Indeed, in the grand sweep of the Bible, it will be not Joseph’s but Judah’s tribe that ultimately produces the great kings of the Jewish people: David, Solomon, and their progeny who rule the Southern Kingdom until the Babylonian exile. None other than King David himself shares qualities with Judah. He, too, is a leader who sins grievously, most notoriously in his affair with the married Bathsheba and in arranging to have her husband Uriah killed. But like his forebear Judah, David ultimately recognizes his wrongdoing and repents before God.

And now contrast this story with that of Saul, David’s predecessor as the very first Israelite king. A descendant of Benjamin, who is closely linked to Joseph as the only other son of Jacob’s beloved wife Rachel, Saul, like Joseph, never displays sexual indiscretion as exhibited by Judah and David. But he does commit his own sins—and, unlike either David or Judah, he never accepts responsibility for them in a straightforward manner. Rather, he is drawn into a downward spiral of sin that leads to madness, loss of divine imprimatur, and an ignominious death.

The discrepant Joseph and Judah paradigms play out in other ways as well. In the Bible, after the united monarchy splits, the Northern Kingdom remains associated with Joseph, as its capital is located in the tribal territory of his son Ephraim whose name is sometimes used as shorthand for the ten northern tribes. Extrapolating from the dual leadership roles of these two characters and tribes, some rabbinic texts conceive of two future messiahs: the “Messiah Son of Joseph,” whose task will be to defeat worldly enemies and possibly rebuild the Temple before (in most versions) being killed in battle, and the better-known “Messiah Son of David,” who will inherit the Davidic throne and usher in the end of days.

In another trope, Joseph, like Esther and Daniel in their respective books, is often invoked as the model of a Diaspora leader, one whose protective powers are great if also ultimately dependent, being derivative of those of a non-Jewish sovereign. Judah represents the no less fraught but decidedly more fulfilled position of being in control of one’s own homeland.

 

Which, then, is the superior paradigm, Joseph the Righteous or Judah the flawed-but-penitent hero? Ultimately they coexist—both archetypes find their place in the tradition—but a preference is discernible. Joseph is an outwardly excellent figure whose traumas remain repressed and unresolved. This inner discord might explain why he toys with his brothers after their initial encounter in Egypt—concealing his identity, threatening them, and acting by turns hostile and generous. Judah, though sinking to lower personal depths than Joseph, accepts accountability for his wrongdoing openly and directly. Quick to sin and quick to repent, he seems a more durable role model than the fragile Joseph. Their father Jacob, on his deathbed, showers Joseph with blessings; but he declares unequivocally that “the scepter will not depart from Judah.” Joseph is special, but it’s Judah who will be king.
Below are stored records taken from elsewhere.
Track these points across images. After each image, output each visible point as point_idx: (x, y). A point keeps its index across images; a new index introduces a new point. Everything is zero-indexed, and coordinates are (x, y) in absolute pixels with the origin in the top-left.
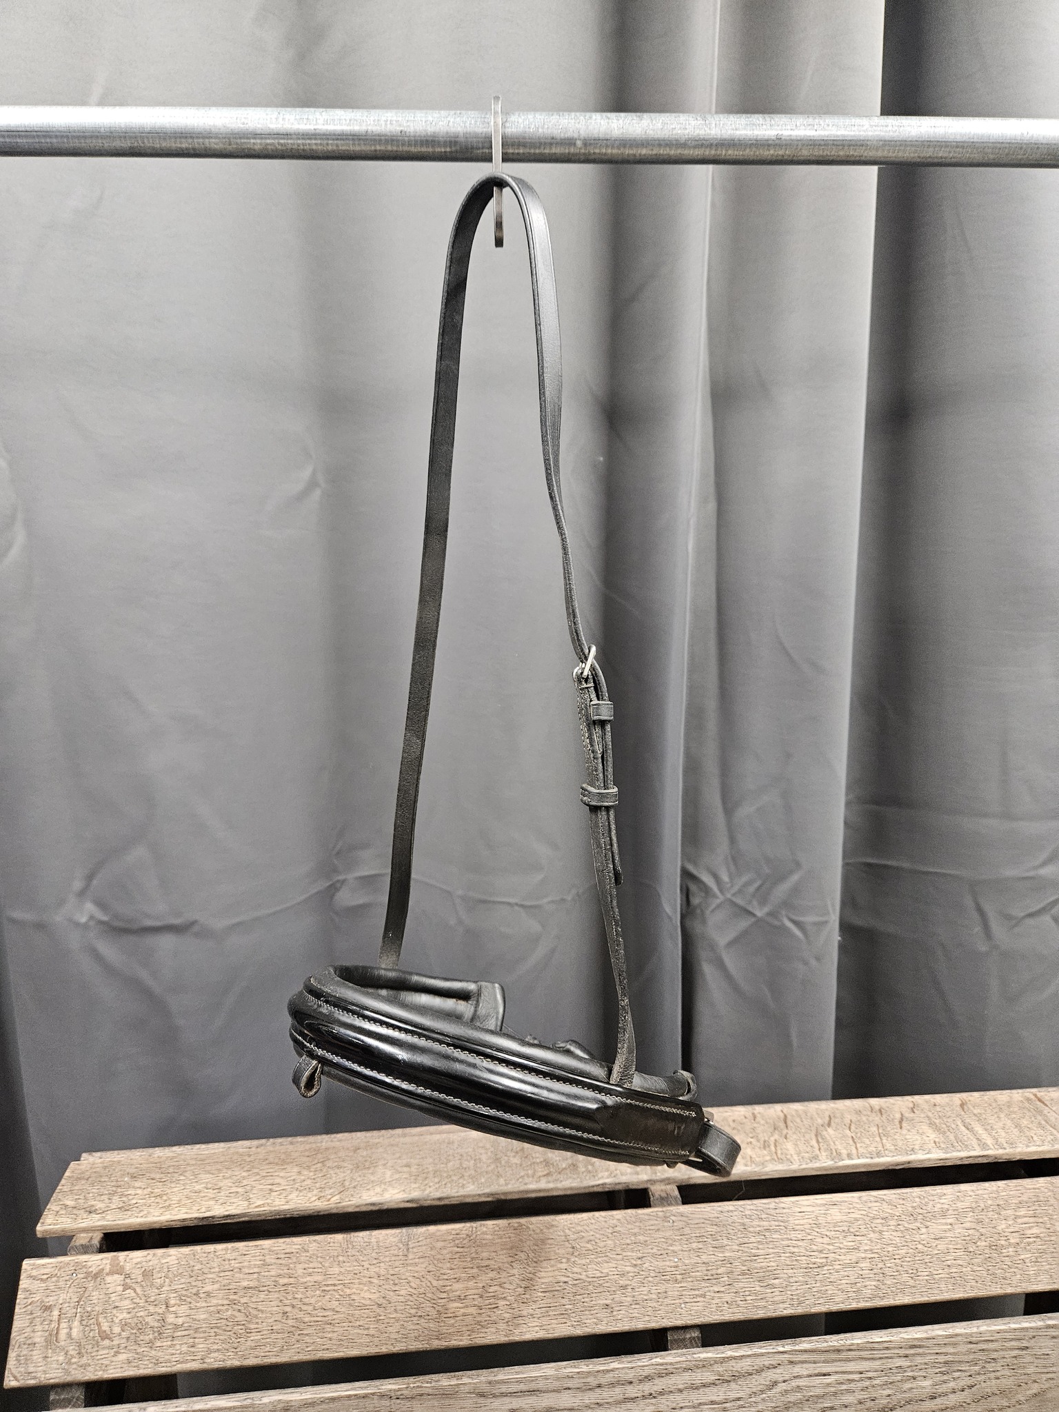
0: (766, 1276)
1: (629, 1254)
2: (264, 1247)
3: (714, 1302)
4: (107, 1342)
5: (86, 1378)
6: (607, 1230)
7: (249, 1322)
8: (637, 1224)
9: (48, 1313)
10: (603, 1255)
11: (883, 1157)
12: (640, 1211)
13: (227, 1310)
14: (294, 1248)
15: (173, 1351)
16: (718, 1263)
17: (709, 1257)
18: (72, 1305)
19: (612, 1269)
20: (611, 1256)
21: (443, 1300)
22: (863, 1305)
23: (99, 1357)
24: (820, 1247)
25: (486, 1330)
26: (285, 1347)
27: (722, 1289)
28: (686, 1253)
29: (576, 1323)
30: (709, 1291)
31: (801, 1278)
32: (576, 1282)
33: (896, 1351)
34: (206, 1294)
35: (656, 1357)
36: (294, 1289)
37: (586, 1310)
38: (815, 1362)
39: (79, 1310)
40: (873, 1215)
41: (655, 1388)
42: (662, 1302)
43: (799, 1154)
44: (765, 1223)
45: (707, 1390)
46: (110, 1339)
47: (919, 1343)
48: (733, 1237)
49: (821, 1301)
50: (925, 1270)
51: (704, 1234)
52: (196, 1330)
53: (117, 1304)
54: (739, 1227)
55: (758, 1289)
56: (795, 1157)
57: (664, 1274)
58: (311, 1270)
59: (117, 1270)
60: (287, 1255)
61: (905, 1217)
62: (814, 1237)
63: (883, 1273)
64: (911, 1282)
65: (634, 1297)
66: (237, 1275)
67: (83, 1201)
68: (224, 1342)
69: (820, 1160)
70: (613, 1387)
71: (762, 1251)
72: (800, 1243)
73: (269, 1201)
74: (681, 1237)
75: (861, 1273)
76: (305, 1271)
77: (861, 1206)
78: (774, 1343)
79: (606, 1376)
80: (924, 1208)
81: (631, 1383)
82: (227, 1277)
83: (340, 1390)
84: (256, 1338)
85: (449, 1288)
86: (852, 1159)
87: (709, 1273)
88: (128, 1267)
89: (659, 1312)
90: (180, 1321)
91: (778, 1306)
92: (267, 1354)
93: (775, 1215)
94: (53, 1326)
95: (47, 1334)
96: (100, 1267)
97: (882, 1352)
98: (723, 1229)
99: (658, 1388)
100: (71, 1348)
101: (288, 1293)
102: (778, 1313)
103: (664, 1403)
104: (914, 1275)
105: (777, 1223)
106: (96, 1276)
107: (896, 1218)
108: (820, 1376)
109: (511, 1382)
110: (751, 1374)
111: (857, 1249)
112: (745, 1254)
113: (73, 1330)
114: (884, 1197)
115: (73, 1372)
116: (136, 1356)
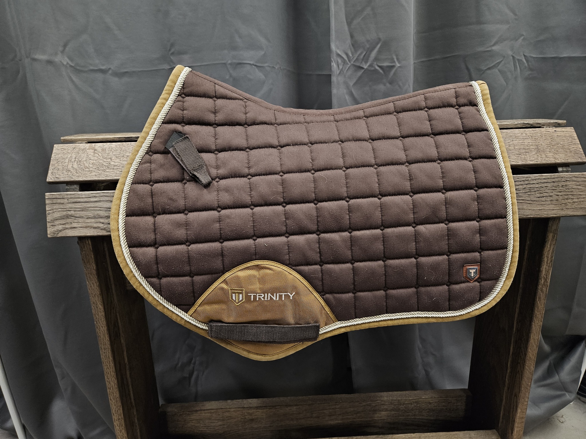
4: (87, 169)
5: (79, 179)
9: (64, 160)
15: (114, 173)
18: (74, 158)
23: (84, 174)
39: (76, 160)
46: (88, 168)
53: (91, 158)
59: (91, 148)
88: (96, 148)
90: (116, 164)
94: (66, 164)
95: (63, 166)
96: (85, 147)
100: (73, 170)
106: (83, 150)
113: (73, 166)
115: (74, 178)
116: (99, 174)
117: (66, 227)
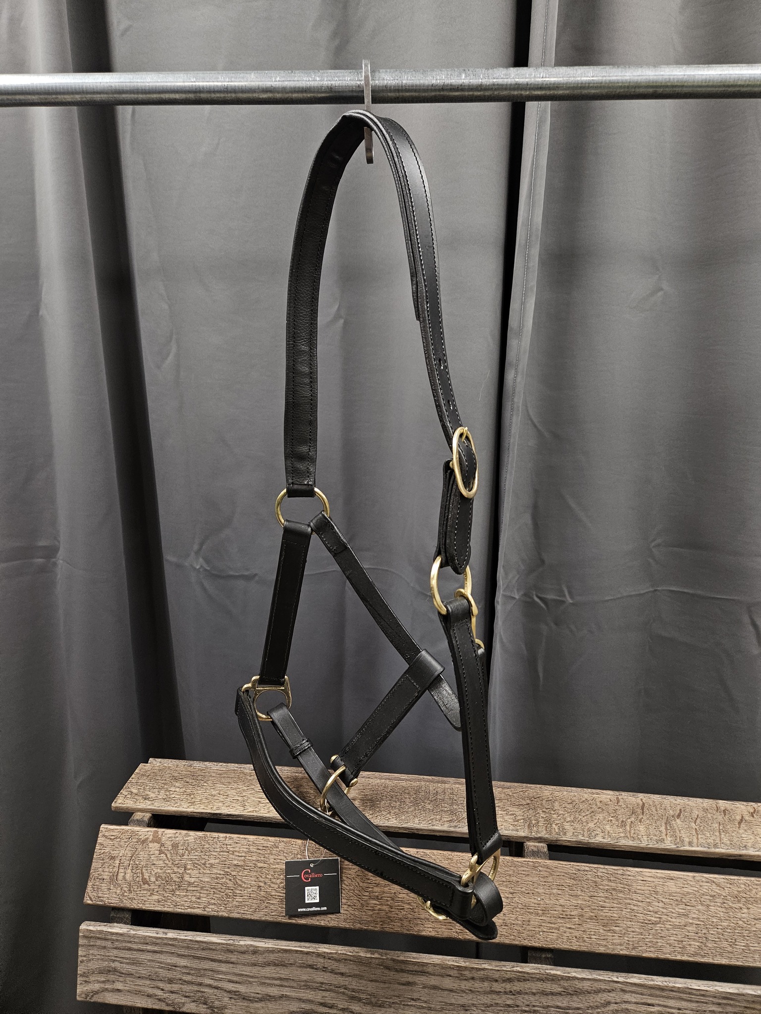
0: (608, 924)
1: (504, 889)
2: (250, 840)
3: (565, 935)
4: (146, 886)
5: (132, 907)
7: (236, 889)
8: (512, 868)
9: (113, 861)
11: (718, 848)
12: (516, 859)
13: (223, 878)
14: (269, 844)
15: (187, 900)
16: (572, 907)
17: (565, 901)
18: (127, 858)
21: (366, 897)
22: (685, 958)
23: (141, 895)
24: (656, 909)
25: (395, 924)
26: (257, 910)
27: (573, 927)
28: (548, 895)
29: (459, 931)
30: (563, 926)
31: (637, 930)
33: (711, 999)
34: (210, 865)
35: (517, 967)
36: (267, 872)
38: (642, 994)
39: (131, 862)
40: (703, 892)
41: (515, 988)
42: (526, 928)
43: (648, 835)
44: (613, 884)
45: (554, 997)
46: (148, 884)
47: (731, 997)
48: (586, 890)
49: (652, 949)
50: (743, 942)
51: (563, 884)
52: (202, 888)
53: (154, 862)
54: (592, 884)
55: (601, 931)
56: (646, 839)
57: (529, 907)
58: (279, 861)
59: (156, 840)
60: (264, 848)
61: (730, 898)
62: (651, 901)
63: (706, 938)
64: (730, 949)
65: (504, 920)
66: (231, 856)
67: (142, 791)
68: (219, 899)
69: (665, 843)
70: (484, 981)
72: (640, 904)
73: (257, 809)
74: (546, 883)
75: (687, 934)
76: (275, 861)
77: (694, 884)
78: (611, 973)
79: (479, 973)
80: (748, 893)
81: (497, 981)
82: (224, 856)
83: (291, 945)
84: (239, 900)
85: (370, 889)
86: (693, 847)
87: (564, 913)
88: (164, 839)
89: (522, 935)
90: (192, 880)
91: (616, 946)
92: (246, 912)
93: (622, 879)
94: (115, 870)
95: (111, 874)
96: (146, 837)
97: (698, 997)
98: (579, 883)
99: (518, 989)
100: (125, 886)
101: (263, 873)
102: (616, 952)
103: (521, 1000)
104: (733, 944)
105: (622, 886)
106: (144, 842)
107: (723, 897)
108: (645, 1005)
109: (410, 964)
110: (589, 993)
111: (686, 916)
112: (594, 904)
113: (126, 875)
114: (715, 880)
115: (125, 901)
116: (163, 898)
117: (106, 987)
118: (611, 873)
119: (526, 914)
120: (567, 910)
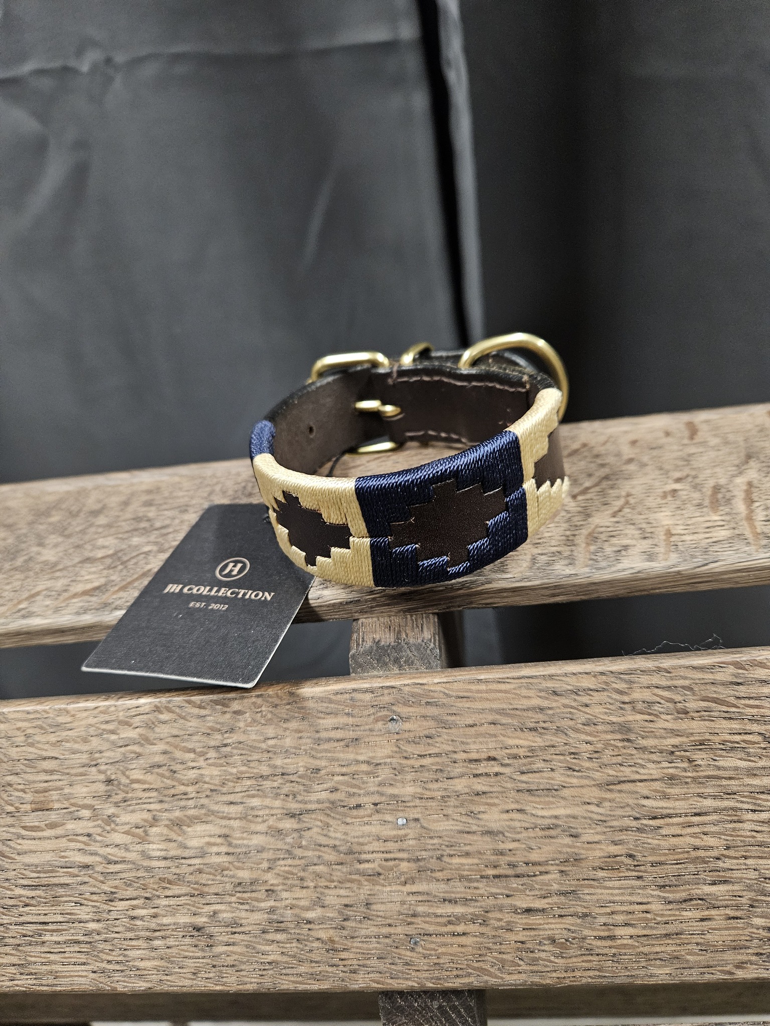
1: (267, 802)
3: (512, 937)
6: (204, 738)
8: (293, 725)
10: (191, 803)
16: (531, 833)
17: (506, 816)
19: (212, 840)
20: (215, 808)
27: (540, 904)
28: (433, 804)
29: (111, 967)
30: (501, 909)
32: (113, 868)
37: (138, 938)
42: (355, 929)
44: (697, 726)
51: (493, 754)
54: (609, 737)
55: (656, 906)
57: (364, 856)
65: (272, 911)
71: (677, 803)
74: (426, 761)
87: (503, 860)
89: (344, 955)
93: (732, 700)
105: (738, 726)
112: (620, 812)
118: (687, 683)
119: (352, 881)
120: (512, 846)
Additional insight may be gleaned from the characters’ names themselves. Joseph, as explained by his mother Rachel, means “May [God] add on,” a name that reflects her own struggles with infertility and longing for additional sons. Joseph is lofty and distant, aloof from his brothers even as he is instrumental in their salvation; a dreamer, and an interpreter of dreams, he looks to the future.

The name Judah derives from hoda’ah, or “gratitude,” an expression of thanksgiving that is possible only for someone rooted in and mindful of the present. The very word Jew (y’hudi) comes from Judah, defining the Jews as a people who labor within and give thanks for the here and now, with all of its complexities and imperfections.